Tuesday, April 28, 2009

How Obama Can Succeed in the Next Hundred Days and Beyond


Consider: A $787 billion stimulus package. A 10-year budget including universal health insurance and a cap-and-trade system to combat global warming. Subsidies to help distressed homeowners stay in their homes. Public-private partnerships to clean up the big banks. A bailout of the auto companies. New regulations to clean up Wall Street. A G-20 meeting to harmonize global economic policies. A proposal to regulate greenhouse gas emissions. A thaw in relations with Cuba and Venezuela. Overtures to Iran. A start to immigration reform. Even a dramatic rescue from pirates.

And this is just the first 100 days.

He also has done this without breaking a sweat. Obama is the serene center of the cyclone - exuding calm when most Americans are petrified about paying the monthly bills, offering assurance when everyone in the world is worried about loose nukes falling into the wrong hands.

All this activity has made the right angry and the left uneasy. But a whopping 65 percent of Americans think highly of him. And no president since John F. Kennedy has received such an enthusiastic welcome around the globe. By almost any measure, his presidency so far has been a triumph. (I give him only a C-plus on his economic policies so far, but that's mainly because of a provisional F on the bank bailout. See below.)

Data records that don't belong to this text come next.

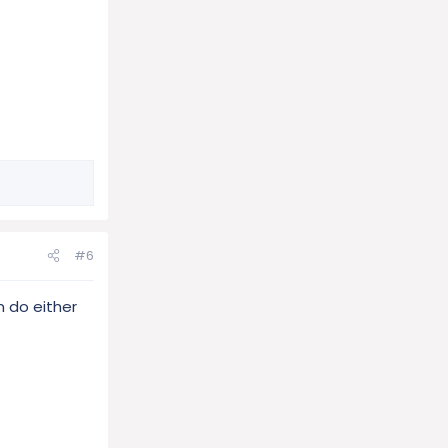
#6
n do either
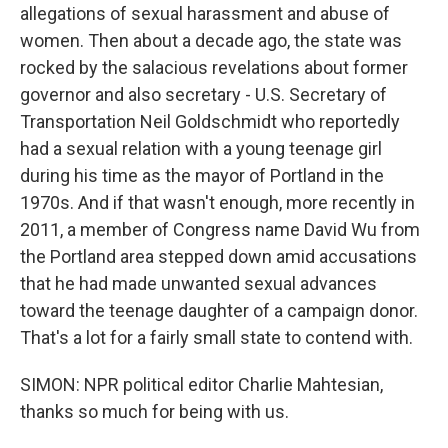
allegations of sexual harassment and abuse of
women. Then about a decade ago, the state was
rocked by the salacious revelations about former
governor and also secretary - U.S. Secretary of
Transportation Neil Goldschmidt who reportedly
had a sexual relation with a young teenage girl
during his time as the mayor of Portland in the
1970s. And if that wasn't enough, more recently in
2011, a member of Congress name David Wu from
the Portland area stepped down amid accusations
that he had made unwanted sexual advances
toward the teenage daughter of a campaign donor.
That's a lot for a fairly small state to contend with.
SIMON: NPR political editor Charlie Mahtesian,
thanks so much for being with us.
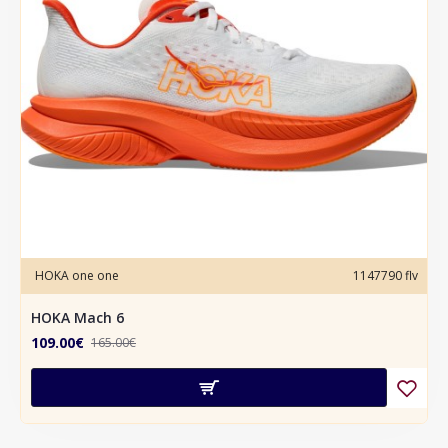
HOKA one one
1147790 flv
HOKA Mach 6
109.00€
165.00€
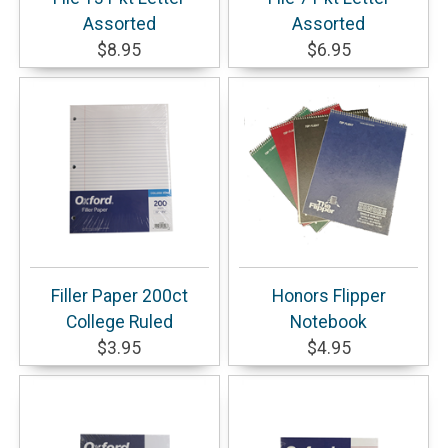
Assorted
Assorted
$8.95
$6.95
Filler Paper 200ct
Honors Flipper
College Ruled
Notebook
$3.95
$4.95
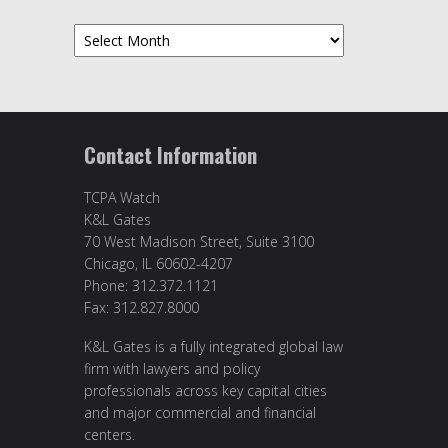
Archives
Contact Information
TCPA Watch
K&L Gates
70 West Madison Street, Suite 3100
Chicago, IL 60602-4207
Phone: 312.372.1121
Fax: 312.827.8000
K&L Gates is a fully integrated global law
firm with lawyers and policy
professionals across key capital cities
and major commercial and financial
centers.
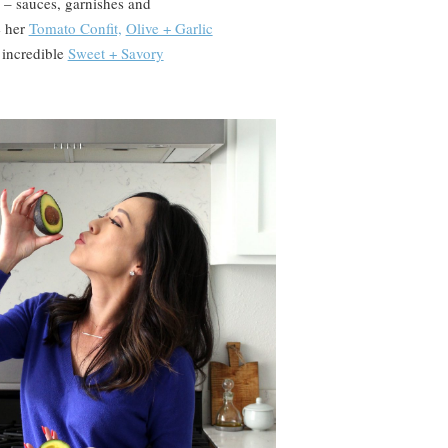
 – sauces, garnishes and
e her
Tomato Confit,
Olive + Garlic
 incredible
Sweet + Savory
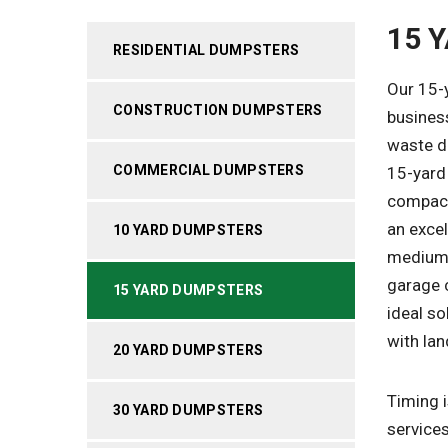
15 
RESIDENTIAL DUMPSTERS
Our 15-
CONSTRUCTION DUMPSTERS
busines
waste di
COMMERCIAL DUMPSTERS
15-yard 
compact
an excel
10 YARD DUMPSTERS
medium-
garage 
15 YARD DUMPSTERS
ideal so
with lan
20 YARD DUMPSTERS
Timing i
30 YARD DUMPSTERS
services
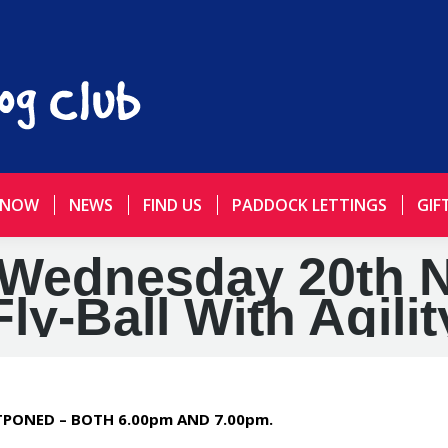
 NOW
NEWS
FIND US
PADDOCK LETTINGS
GIF
Wednesday 20th 
Fly-Ball With Agilit
STPONED – BOTH 6.00pm AND 7.00pm.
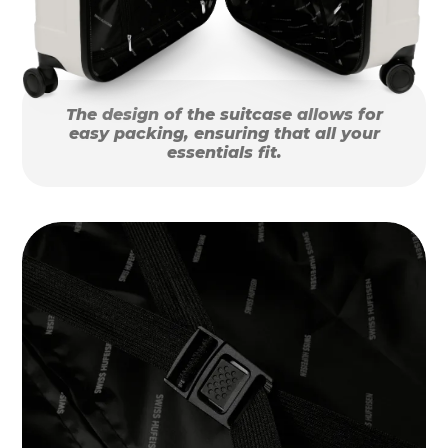
The design of the suitcase allows for
easy packing, ensuring that all your
essentials fit.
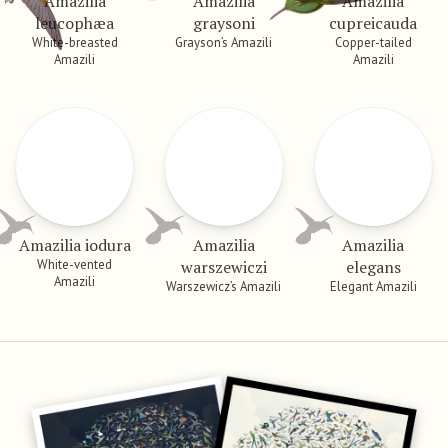
Amazilia
Amazilia
Amazilia
leucophæa
graysoni
cupreicauda
White-breasted
Grayson’s Amazili
Copper-tailed
Amazili
Amazili
Amazilia iodura
Amazilia
Amazilia
White-vented
warszewiczi
elegans
Amazili
Warszewicz’s Amazili
Elegant Amazili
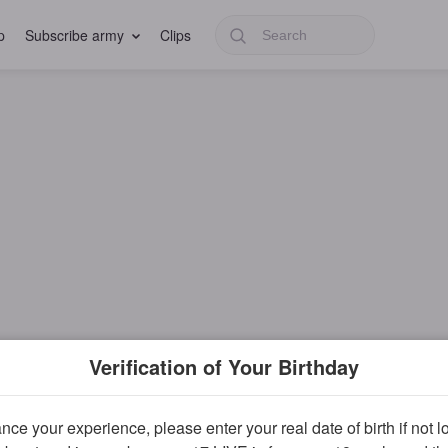
p
Subscribe army
Clips
Verification of Your Birthday
ce your experience, please enter your real date of birth if not 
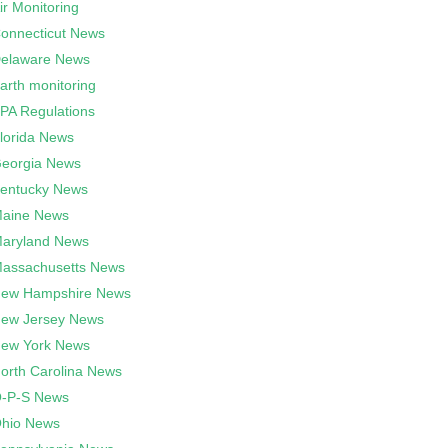
ir Monitoring
onnecticut News
elaware News
arth monitoring
PA Regulations
lorida News
eorgia News
entucky News
aine News
aryland News
assachusetts News
ew Hampshire News
ew Jersey News
ew York News
orth Carolina News
-P-S News
hio News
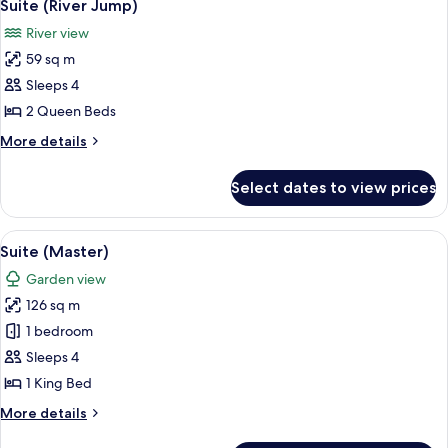
5
View
Suite (River Jump)
all
River view
photos
59 sq m
for
Suite
Sleeps 4
(River
2 Queen Beds
Jump)
More
More details
details
for
Select dates to view prices
Suite
(River
Jump)
View
A modern bedroom with a large bed, tw
6
Suite (Master)
all
Garden view
photos
126 sq m
for
Suite
1 bedroom
(Master)
Sleeps 4
1 King Bed
More
More details
details
for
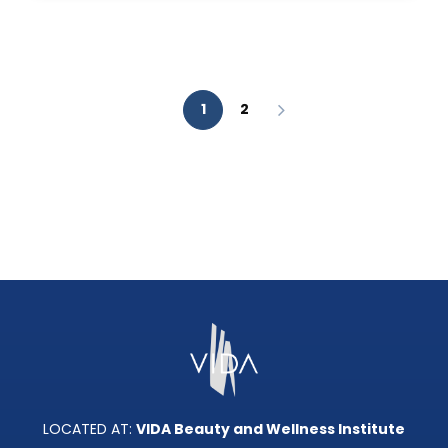
AESTHETIC
ANALYSIS?
1
2
LOCATED AT:
VIDA Beauty and Wellness Institute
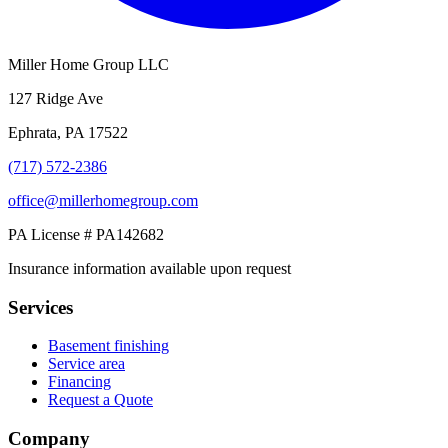
Miller Home Group LLC
127 Ridge Ave
Ephrata, PA 17522
(717) 572-2386
office@millerhomegroup.com
PA License # PA142682
Insurance information available upon request
Services
Basement finishing
Service area
Financing
Request a Quote
Company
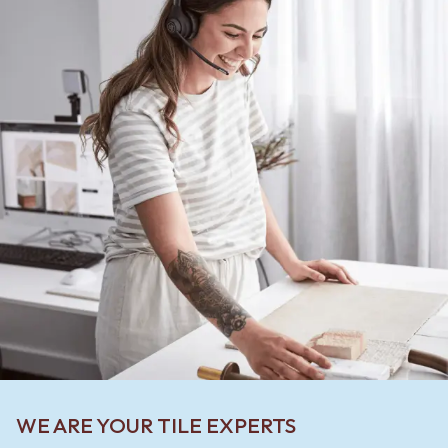
WE ARE YOUR TILE EXPERTS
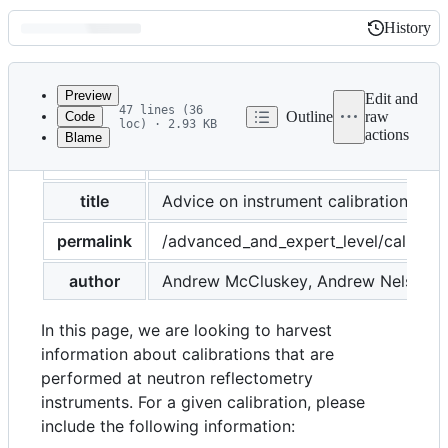
History
History
Latest
commit
Preview
Edit and
47 lines (36
Outline
raw
Code
loc) · 2.93 KB
actions
Blame
File
layout
page
metadata
and
title
Advice on instrument calibration
controls
permalink
/advanced_and_expert_level/calibrat
author
Andrew McCluskey, Andrew Nelson
In this page, we are looking to harvest
information about calibrations that are
performed at neutron reflectometry
instruments. For a given calibration, please
include the following information:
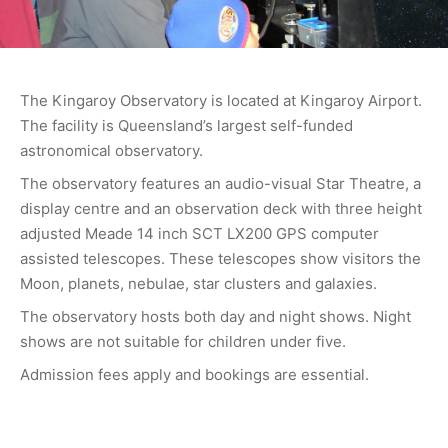
The Kingaroy Observatory is located at Kingaroy Airport.
The facility is Queensland’s largest self-funded
astronomical observatory.
The observatory features an audio-visual Star Theatre, a
display centre and an observation deck with three height
adjusted Meade 14 inch SCT LX200 GPS computer
assisted telescopes. These telescopes show visitors the
Moon, planets, nebulae, star clusters and galaxies.
The observatory hosts both day and night shows. Night
shows are not suitable for children under five.
Admission fees apply and bookings are essential.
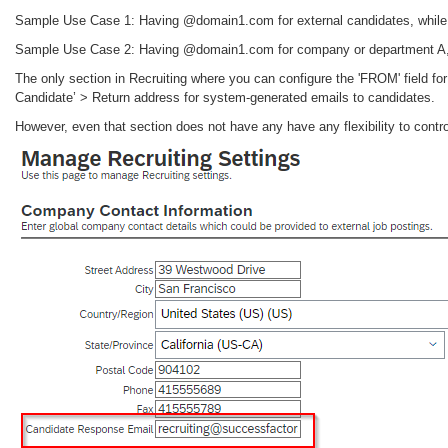
Sample Use Case 1: Having @domain1.com for external candidates, while
Sample Use Case 2: Having @domain1.com for company or department A,
The only section in Recruiting where you can configure the 'FROM' field f
Candidate’ > Return address for system-generated emails to candidates.
However, even that section does not have any have any flexibility to contr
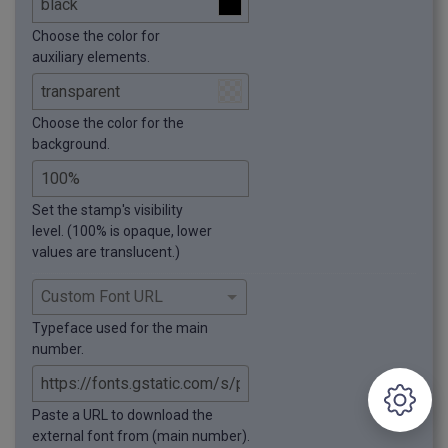
Choose the color for
auxiliary elements.
Choose the color for the
background.
Set the stamp's visibility
level. (100% is opaque, lower
values are translucent.)
Typeface used for the main
number.
Paste a URL to download the
external font from (main number).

Yet Obama's success has rested on several delicate balancing acts. Whether he continues to succeed will depend on how well he shifts his balance in the months ahead.

Short-term or long-term economics?

The stimulus and bank bailouts have required the government to pump almost $1.5 trillion into the economy and the Federal Reserve Board to dramatically expand the money supply. This makes sense in the short term. With almost 1 out of 6 Americans either unemployed or underemployed - and consumers and businesses still tightening their belts - government has to be the spender of last resort. But as the economy recovers, Obama will have to rein in government deficits. If he does this too early, he risks prolonging the deep recession. Yet if he waits too long, he risks wild inflation.

Progressive vision or conservative governing?

Obama's 10-year budget presents the most ambitious and progressive vision of any president since FDR. But when it come to governing, Obama has been cautious and incremental. His stimulus was smaller than even conservative economist Martin Feldstein recommended. He has been unwilling to take over the banks. He won't push Congress on the Employee Free Choice Act. His mortgage relief program is modest. He doesn't want to prosecute CIA torturers. Yet if he wants to be a transformative president, he's got to move boldly. Universal health insurance will be his first big test.